'Unacceptable Behaviour' and the Home Office

Beware! Making certain statements can be "unacceptable behaviour". Visitors to the UK have been denied entry because of them.



"You have brought yourself within the scope of the list of unacceptable behaviours by making statements that may foster hatred which might lead to inter-community violence ..."

wrote the Home Secretary to Robert Spencer, excluding him from the UK.

So "unacceptable behaviour" includes any utterance which may foster hatred that might lead to violence. Note that there do not have to be any actual acts of hatred or any violence: only the possibility that there might be. Everything could be stillness and peace, but "unacceptable behaviour" could still have been, as it were, committed. It is an extremely wide-reaching concept.

As it happens, Robert Spencer, who has written a dozen best-seller books and hundreds of articles, has NEVER advocated hatred or violence. He writes and speaks in defence of freedom of conscience, freedom of speech, and equality of all people before the law, all three of which, denied by Islam, are not available under Islamic jurisdictions. The category of "unacceptable behaviour" does not fit his actions. There will probably be an appeal. After all, the exclusion by Jacqueline Smith when Home Secretary of the Dutch politician Geert Wilders was later ruled unlawful by the court. Mr. Wilders wonders whether Theresa May has forgotten.

No doubt Keith Vaz and followers, who sought this exclusion, consider it firm and admirable of the Home Secretary to make such high demands of visitors to the UK. What would they make of the following statements?

"As a Muslim I must have hatred towards everything that is non-Islam",
"Our campaign will be ... destroying the foundations of Western civilisation",
"There is a place for violence in Islam",
"Nothing else is mentioned more than the topic of fighting in the Koran",
"If you steal, you know you will face having your hands and feet cut off".

These sound very much as if they "may foster hatred which might lead to inter-community violence". Are they not "unacceptable behaviour"? As it happens, these statements are all by Anjem Choudary. He, though, is not a visitor, but a resident.
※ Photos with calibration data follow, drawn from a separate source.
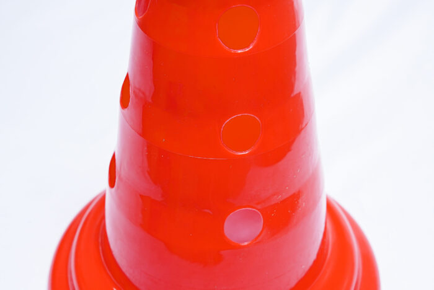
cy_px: 145
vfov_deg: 19.5
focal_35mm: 70
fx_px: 845
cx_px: 217
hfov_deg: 28.8
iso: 3200
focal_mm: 70
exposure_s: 1/160
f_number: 8
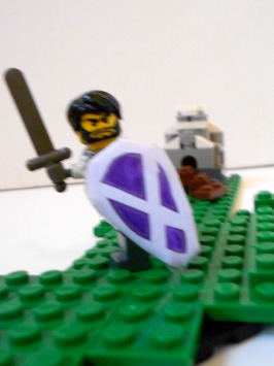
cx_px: 137
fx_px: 275
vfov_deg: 67.3
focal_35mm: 26
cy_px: 183
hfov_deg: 53.0
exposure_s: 1/20
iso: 400
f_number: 3.2
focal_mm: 4.6
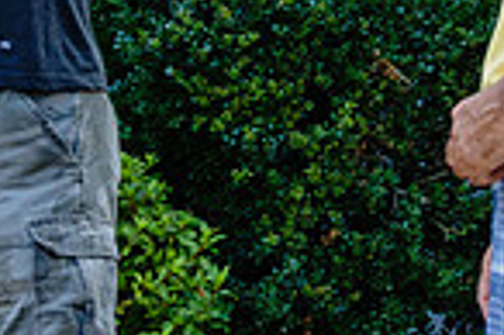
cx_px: -170
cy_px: -107
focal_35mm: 325
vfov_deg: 4.2
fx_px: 4545
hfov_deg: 6.3
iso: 640
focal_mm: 28.07
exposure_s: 1/125
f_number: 4.5
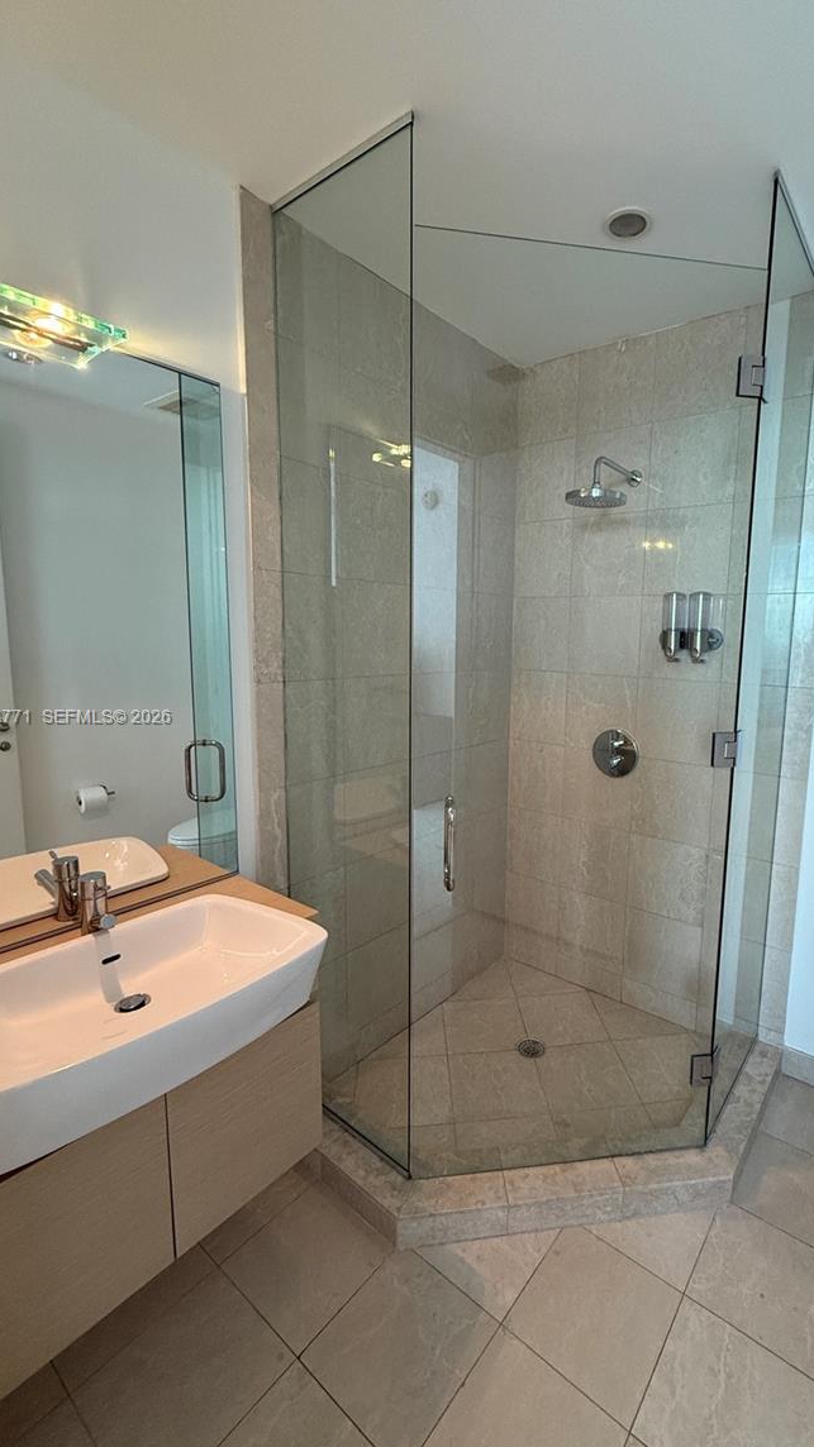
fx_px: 614
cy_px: 718
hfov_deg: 66.1
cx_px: 506
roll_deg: -1.9
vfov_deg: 99.4
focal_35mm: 16
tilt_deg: -7.5
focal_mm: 2.22
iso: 320
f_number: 2.2
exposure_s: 1/120
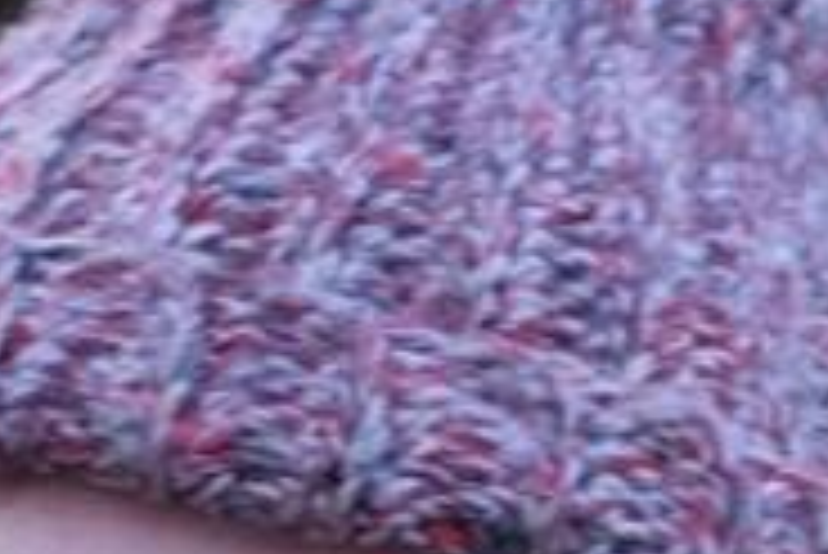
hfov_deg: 2.7
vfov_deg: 1.8
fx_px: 17862
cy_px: 1288
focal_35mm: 776
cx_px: -194
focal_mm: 106
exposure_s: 1/250
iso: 400
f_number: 2.8
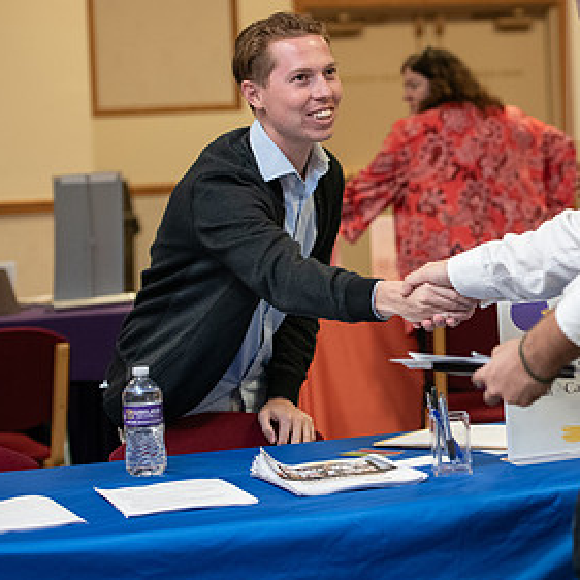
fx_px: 2332
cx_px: 504
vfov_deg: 14.2
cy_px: 218
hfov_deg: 14.1
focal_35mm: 123
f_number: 2.8
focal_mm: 70
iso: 1600
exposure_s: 1/200
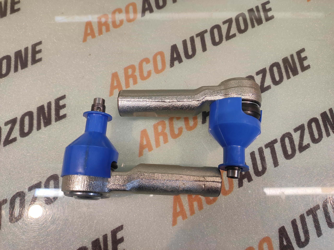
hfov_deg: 91.1
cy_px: 125
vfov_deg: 74.7
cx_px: 167
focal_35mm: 17
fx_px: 164
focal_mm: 4.74
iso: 110
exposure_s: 1/33
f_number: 1.79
Are the same standards to be applied to residents? The Mail has pointed out that Choudary "has been secretly taped urging his followers to raise money for Islamic fighters in Afghanistan and Iraq, saying this would help them kill the 'butchers and cowards' from the U.S. and Britain."

Think for a moment about the Woolwich Jihad self-confessed killer, Michael Adebolajo. He, a Nigerian, was brought up Christian, knowing nothing about Islam. It was in his teen years that he turned to Islam. Who was it who taught him? He appeared in the company of Anjem Choudary [top picture], holding a banner, and speaking out loudly in support of Islam. Anjem Choudary is an imam, teaching Islam, and teaching "hatred towards everything that is non-Islam". He teaches the Koran. He teaches Sura At-Tawba (chapter 9) which says, "Kill the unbelievers wherever you find them" (verse 5), and is the chapter specifically cited by Adebolajo, who said, after killing the infidel soldier, "We are forced by the Koran in Sura At-Tawba ...".

The Koran is not arranged in chronological order, and that chapter, Sura At-Tawba, is in time terms the latest complete one. Under Islam's doctrine of 'abrogation' it overrides and 'abrogates', that is, cancels out, all the peaceful verses elsewhere in the Koran because they are earlier. The Koran commands the killing of non-Muslims. This is what an imam teaches.

Do Mr Choudary's statements fit the category of "unacceptable behaviour"? When he teaches Sura At-Tawba is he not "making statements that may foster hatred which might lead to inter-community violence ..."? As is all too well known, there was indeed a hideous act of inter-community violence committed by one of his listeners citing Sura At-Tawba – the Islamic Jihad killing of a British soldier, an "enemy of Allah", in accordance with the Koran. Where is the action by the State?